What the task requires:
Repeat the data in full and exactly. Leave the pictures out.

Stored items

# # # # #

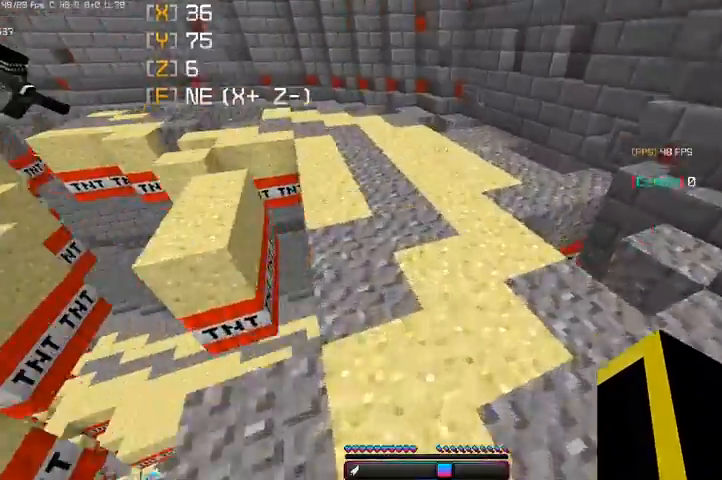
{"keys": ["d", "space", "w"], "mouse": [], "events": [[300, "d", "down"]]}
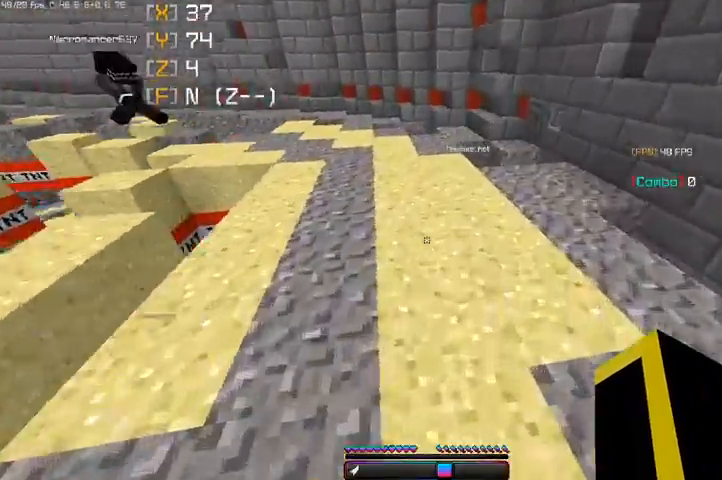
{"keys": ["space", "w"], "mouse": [], "events": [[133, "d", "up"]]}
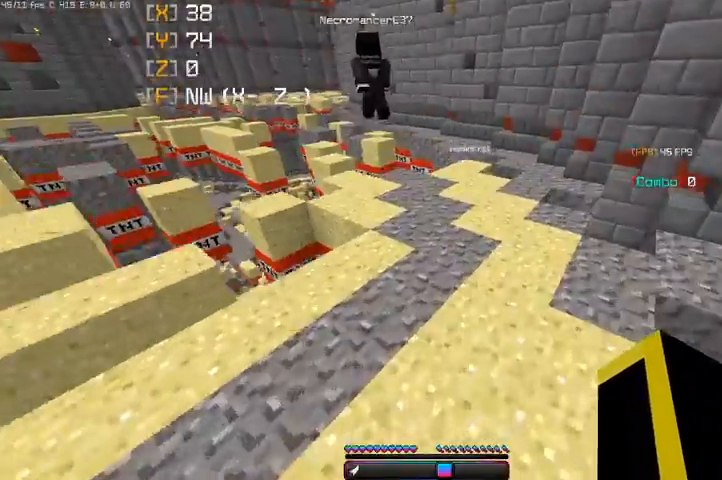
{"keys": ["w"], "mouse": [], "events": [[33, "space", "up"], [67, "d", "down"], [500, "d", "up"]]}
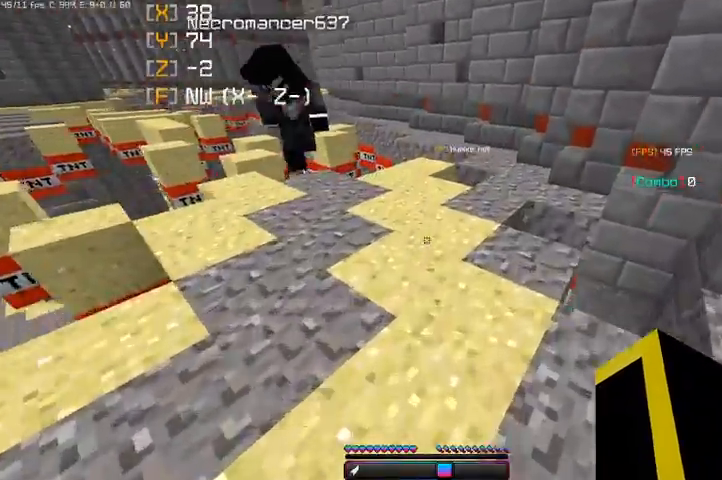
{"keys": ["w"], "mouse": [], "events": [[133, "space", "down"], [433, "space", "up"]]}
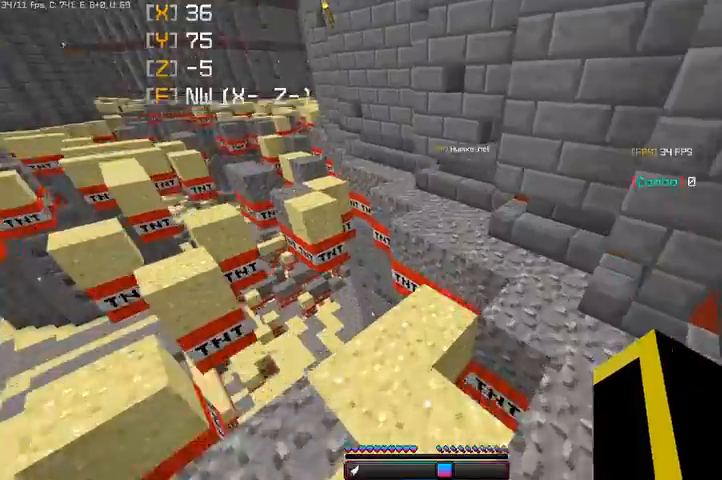
{"keys": ["space", "w"], "mouse": [], "events": [[300, "space", "down"]]}
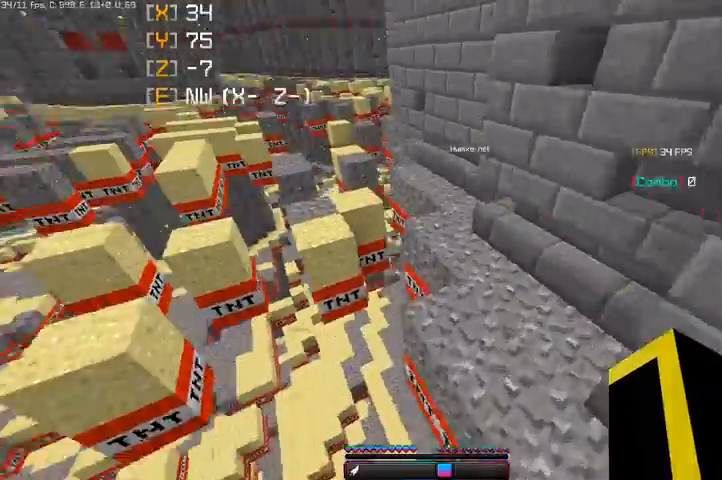
{"keys": ["w"], "mouse": [], "events": [[100, "a", "down"], [100, "space", "up"], [367, "a", "up"]]}
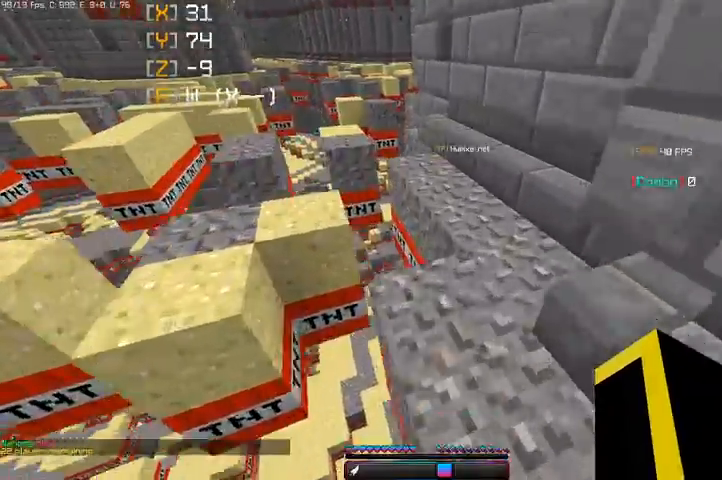
{"keys": ["w"], "mouse": [], "events": [[267, "d", "down"], [500, "d", "up"]]}
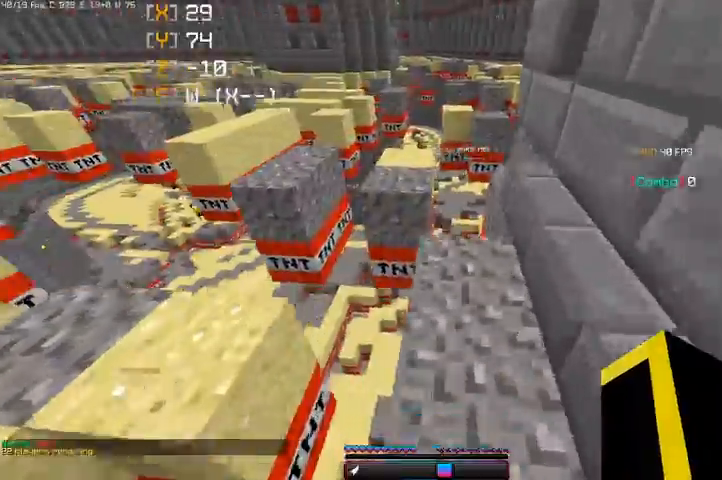
{"keys": ["a", "w"], "mouse": [], "events": [[233, "space", "down"], [400, "a", "down"], [467, "space", "up"]]}
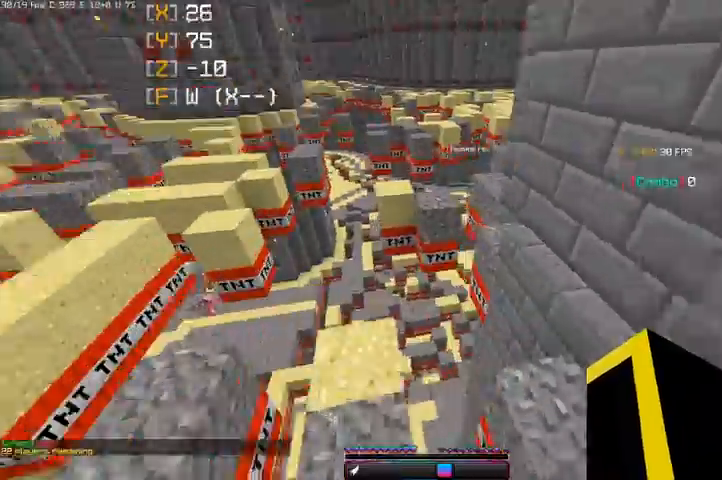
{"keys": ["space", "w"], "mouse": [], "events": [[267, "a", "up"], [467, "space", "down"]]}
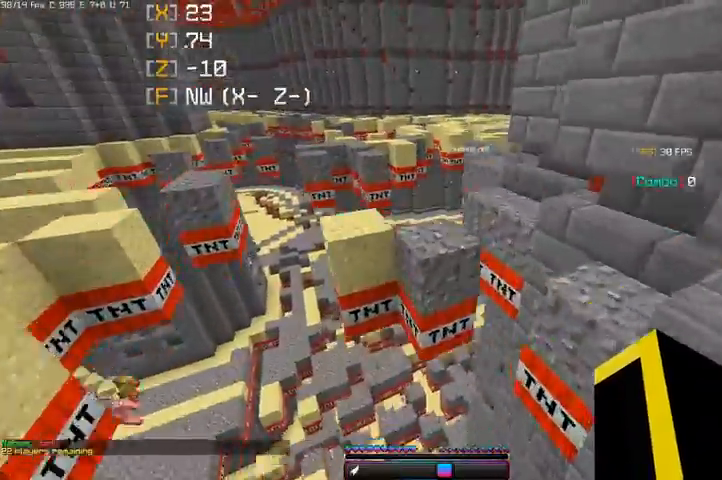
{"keys": ["d", "space", "w"], "mouse": [], "events": [[233, "space", "up"], [500, "d", "down"], [500, "space", "down"]]}
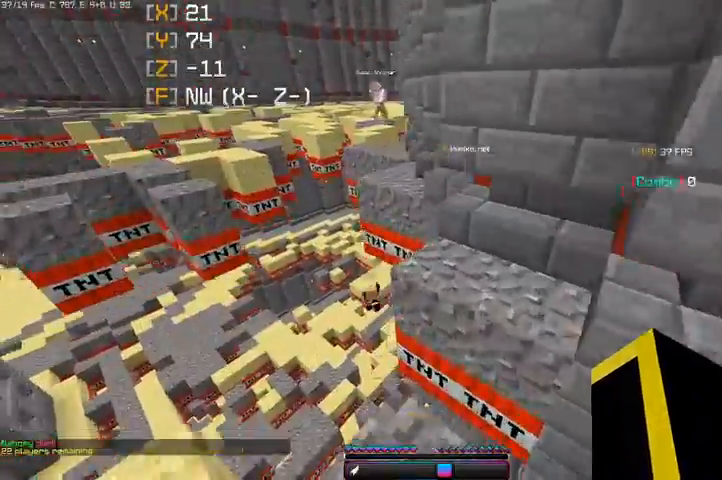
{"keys": ["a", "w"], "mouse": [], "events": [[167, "w", "up"], [300, "a", "down"], [300, "space", "up"], [333, "d", "up"], [500, "w", "down"]]}
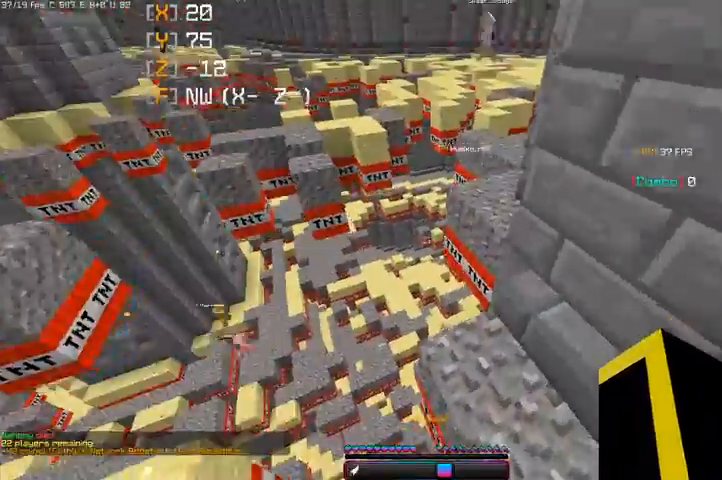
{"keys": ["space", "w"], "mouse": [], "events": [[133, "a", "up"], [233, "space", "down"]]}
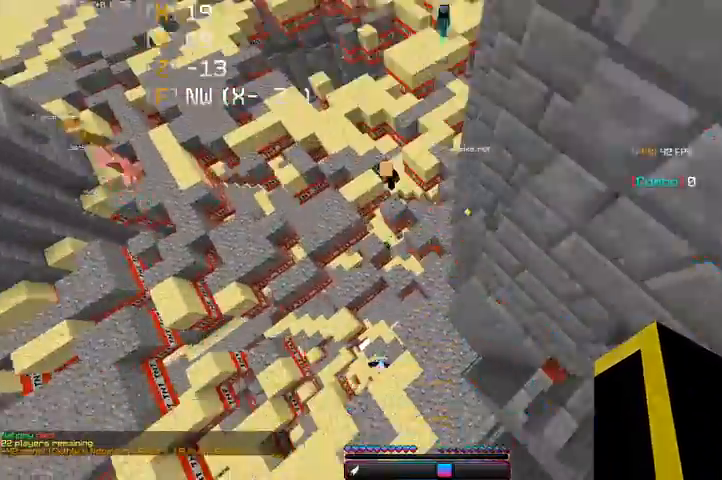
{"keys": ["space", "w"], "mouse": [], "events": []}
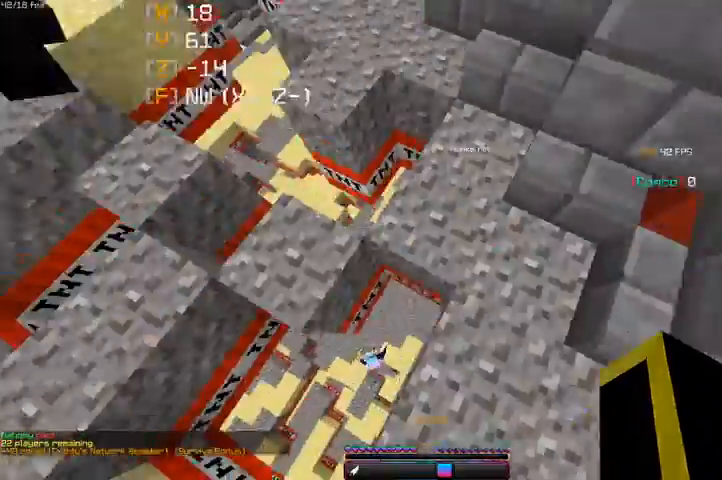
{"keys": ["d", "space", "w"], "mouse": [], "events": [[33, "a", "down"], [233, "d", "down"], [300, "a", "up"], [300, "space", "up"], [467, "space", "down"]]}
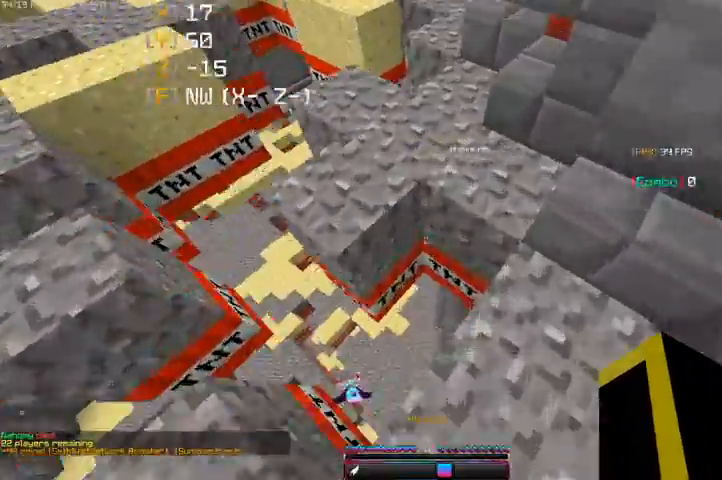
{"keys": ["w"], "mouse": [], "events": [[67, "d", "up"], [100, "a", "down"], [267, "space", "up"], [467, "a", "up"]]}
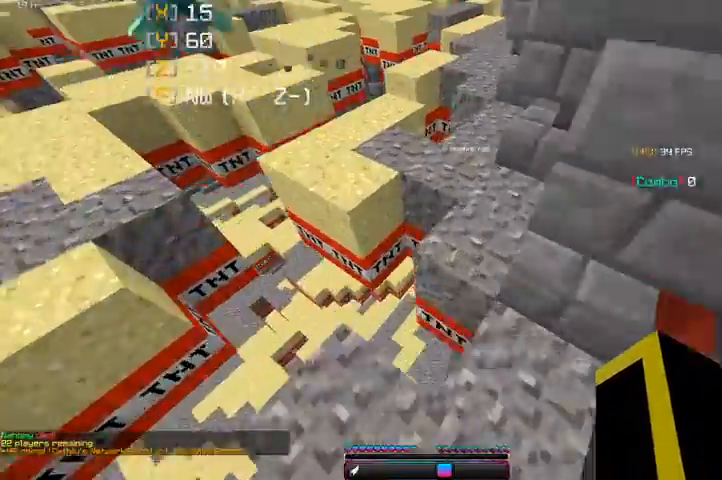
{"keys": ["space", "w"], "mouse": [], "events": [[67, "space", "down"]]}
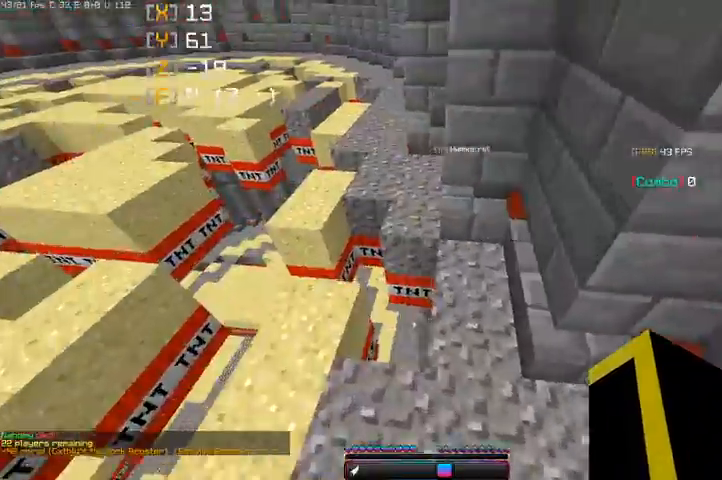
{"keys": ["space", "w"], "mouse": [], "events": [[67, "d", "down"], [67, "space", "up"], [200, "space", "down"], [300, "d", "up"]]}
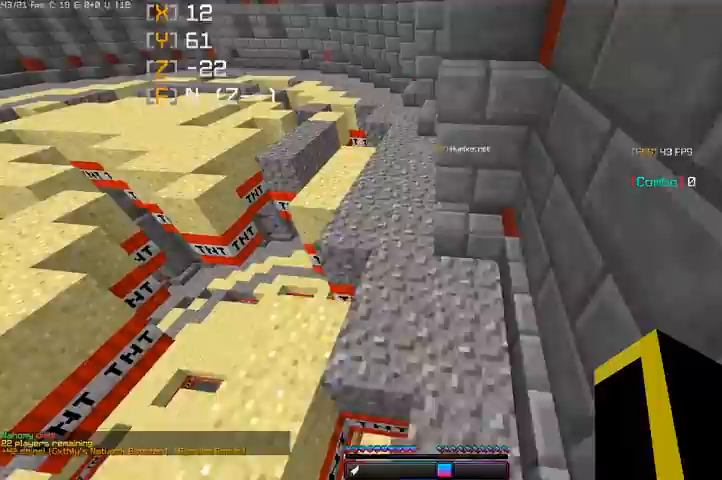
{"keys": ["a", "space", "w"], "mouse": [], "events": [[200, "a", "down"]]}
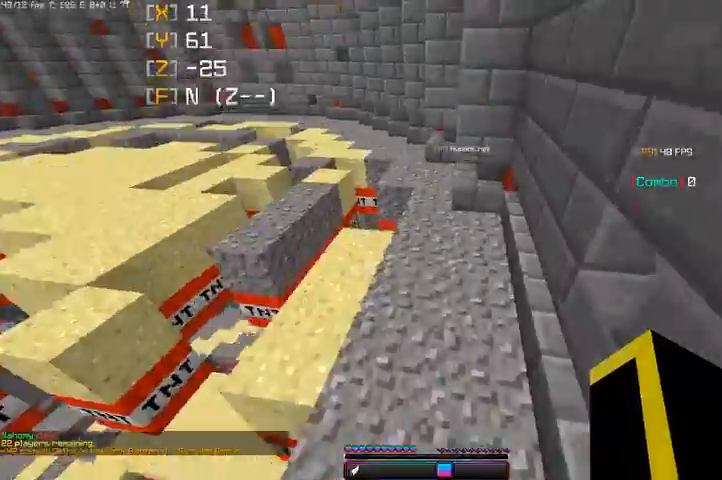
{"keys": ["d", "space", "w"], "mouse": [], "events": [[67, "a", "up"], [167, "d", "down"]]}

# # # # #

Result of the exercise:
{"keys": ["d", "space", "w"], "mouse": [], "events": [[300, "d", "down"]]}
{"keys": ["space", "w"], "mouse": [], "events": [[133, "d", "up"]]}
{"keys": ["w"], "mouse": [], "events": [[33, "space", "up"], [67, "d", "down"], [500, "d", "up"]]}
{"keys": ["w"], "mouse": [], "events": [[133, "space", "down"], [433, "space", "up"]]}
{"keys": ["space", "w"], "mouse": [], "events": [[300, "space", "down"]]}
{"keys": ["w"], "mouse": [], "events": [[100, "a", "down"], [100, "space", "up"], [367, "a", "up"]]}
{"keys": ["w"], "mouse": [], "events": [[267, "d", "down"], [500, "d", "up"]]}
{"keys": ["a", "w"], "mouse": [], "events": [[233, "space", "down"], [400, "a", "down"], [467, "space", "up"]]}
{"keys": ["space", "w"], "mouse": [], "events": [[267, "a", "up"], [467, "space", "down"]]}
{"keys": ["d", "space", "w"], "mouse": [], "events": [[233, "space", "up"], [500, "d", "down"], [500, "space", "down"]]}
{"keys": ["a", "w"], "mouse": [], "events": [[167, "w", "up"], [300, "a", "down"], [300, "space", "up"], [333, "d", "up"], [500, "w", "down"]]}
{"keys": ["space", "w"], "mouse": [], "events": [[133, "a", "up"], [233, "space", "down"]]}
{"keys": ["space", "w"], "mouse": [], "events": []}
{"keys": ["d", "space", "w"], "mouse": [], "events": [[33, "a", "down"], [233, "d", "down"], [300, "a", "up"], [300, "space", "up"], [467, "space", "down"]]}
{"keys": ["w"], "mouse": [], "events": [[67, "d", "up"], [100, "a", "down"], [267, "space", "up"], [467, "a", "up"]]}
{"keys": ["space", "w"], "mouse": [], "events": [[67, "space", "down"]]}
{"keys": ["space", "w"], "mouse": [], "events": [[67, "d", "down"], [67, "space", "up"], [200, "space", "down"], [300, "d", "up"]]}
{"keys": ["a", "space", "w"], "mouse": [], "events": [[200, "a", "down"]]}
{"keys": ["d", "space", "w"], "mouse": [], "events": [[67, "a", "up"], [167, "d", "down"]]}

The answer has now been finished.